# The integral of 1/ 11+x^2

• May 5th 2009, 04:12 PM
Fallen186
The integral of 1/ 11+x^2
Problem:
$\displaystyle \int\frac{1}{11+x^2}dx$

Attempt:
Quote:

$\displaystyle x = \sqrt{11}*tan(\theta)$
$\displaystyle dx = \frac{\sqrt{11} *d\theta}{cos^2\theta}$
$\displaystyle \int\frac{1}{11+(\sqrt{11}+tan(\theta))^2} * \frac{\sqrt{11} *d\theta}{cos^2\theta}$

$\displaystyle \int\frac{\sqrt{11}*d\theta}{(11+\sqrt{11}*tan(\th eta))^2*cos^2(\theta)}$

$\displaystyle \int\frac{\sqrt{11}*d\theta}{(11+11*tan^2(\theta)) *cos^2(\theta)}$

$\displaystyle \int\frac{\sqrt{11}*d\theta}{11(1+\frac{sin^2(\the ta)}{cos^2(\theta})*cos^2(\theta)}$

$\displaystyle \int\frac{\sqrt{11}*d\theta}{11*(cos^2(\theta)+sin ^2(\theta))}$

$\displaystyle \int\frac{\sqrt{11}*d\theta}{11}$
$\displaystyle \frac{\sqrt{11}*\theta}{11} + C$

$\displaystyle \frac{\sqrt{11}}{11}*arctan(\frac{x}{\sqrt{11}})+C$

$\displaystyle \frac{1}{\sqrt{11}}*arctan(\frac{x}{\sqrt{11}})+C$

Can someone help?
• May 5th 2009, 04:25 PM
Jameson
I don't see how the second line easily follows:

$\displaystyle \int\frac{\sqrt{11}*d\theta}{(11+11*tan^2(\theta)) *cos^2(\theta)}$

Did you square the sum in the denominator? Maybe you just did a lot of simplification but I don't see how you got to the this line.

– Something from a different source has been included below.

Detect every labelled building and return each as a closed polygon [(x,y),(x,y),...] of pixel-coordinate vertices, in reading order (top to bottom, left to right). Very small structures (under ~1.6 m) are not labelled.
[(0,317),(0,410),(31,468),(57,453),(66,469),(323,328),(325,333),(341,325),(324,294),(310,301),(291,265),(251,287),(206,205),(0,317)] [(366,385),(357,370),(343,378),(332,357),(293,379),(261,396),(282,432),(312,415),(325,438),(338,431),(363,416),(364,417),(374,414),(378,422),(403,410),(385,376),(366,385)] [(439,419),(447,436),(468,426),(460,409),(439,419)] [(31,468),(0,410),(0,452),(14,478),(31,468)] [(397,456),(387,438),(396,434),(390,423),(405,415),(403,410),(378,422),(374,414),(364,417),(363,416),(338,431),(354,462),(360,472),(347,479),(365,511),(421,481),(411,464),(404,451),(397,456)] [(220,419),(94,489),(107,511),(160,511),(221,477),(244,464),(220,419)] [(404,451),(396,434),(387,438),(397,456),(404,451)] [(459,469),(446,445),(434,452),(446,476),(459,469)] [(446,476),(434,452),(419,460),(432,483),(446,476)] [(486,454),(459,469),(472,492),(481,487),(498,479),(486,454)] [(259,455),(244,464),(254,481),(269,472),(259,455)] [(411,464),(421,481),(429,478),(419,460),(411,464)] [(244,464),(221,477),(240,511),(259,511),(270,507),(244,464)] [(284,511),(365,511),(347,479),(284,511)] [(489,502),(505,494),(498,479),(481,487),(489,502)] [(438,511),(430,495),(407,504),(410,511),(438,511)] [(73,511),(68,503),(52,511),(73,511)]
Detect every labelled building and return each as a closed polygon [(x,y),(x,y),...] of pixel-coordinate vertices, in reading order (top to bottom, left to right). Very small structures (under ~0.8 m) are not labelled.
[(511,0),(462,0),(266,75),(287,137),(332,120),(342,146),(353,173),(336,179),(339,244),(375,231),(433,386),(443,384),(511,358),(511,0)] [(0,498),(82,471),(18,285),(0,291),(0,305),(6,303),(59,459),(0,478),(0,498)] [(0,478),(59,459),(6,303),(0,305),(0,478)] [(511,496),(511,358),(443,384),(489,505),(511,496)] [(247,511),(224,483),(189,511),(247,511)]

edit: Well don't listen to me, skeeter says you're right, so I believe him. I didn't think you were necessarily wrong, I just didn't see the work between lines.
• May 5th 2009, 04:27 PM
skeeter
you are correct ... the "correct" answer is not.
• May 5th 2009, 04:58 PM
Fallen186
Quote:

Originally Posted by Jameson
I don't see how the second line easily follows:

$\displaystyle \int\frac{\sqrt{11}*d\theta}{(11+11*tan^2(\theta)) *cos^2(\theta)}$

Did you square the sum in the denominator? Maybe you just did a lot of simplification but I don't see how you got to the this line.

edit: Well don't listen to me, skeeter says you're right, so I believe him. I didn't think you were necessarily wrong, I just didn't see the work between lines.

I simplified the dx into the big fraction and I foiled the $\displaystyle (\sqrt{11}*tan(\theta))^2$
• May 5th 2009, 05:18 PM
Pinkk
Uhh...$\displaystyle \frac{1}{\sqrt{11}}=\frac{\sqrt{11}}{11}$. Those two answers are equal to one another.

And I don't know if this has already been defined in your class, but:

$\displaystyle \int \frac{du}{a^{2}+u^{2}}=\frac{1}{a}tan^{-1}(\frac{u}{a})+C$

And for this problem, $\displaystyle a=\sqrt{11},u=x$.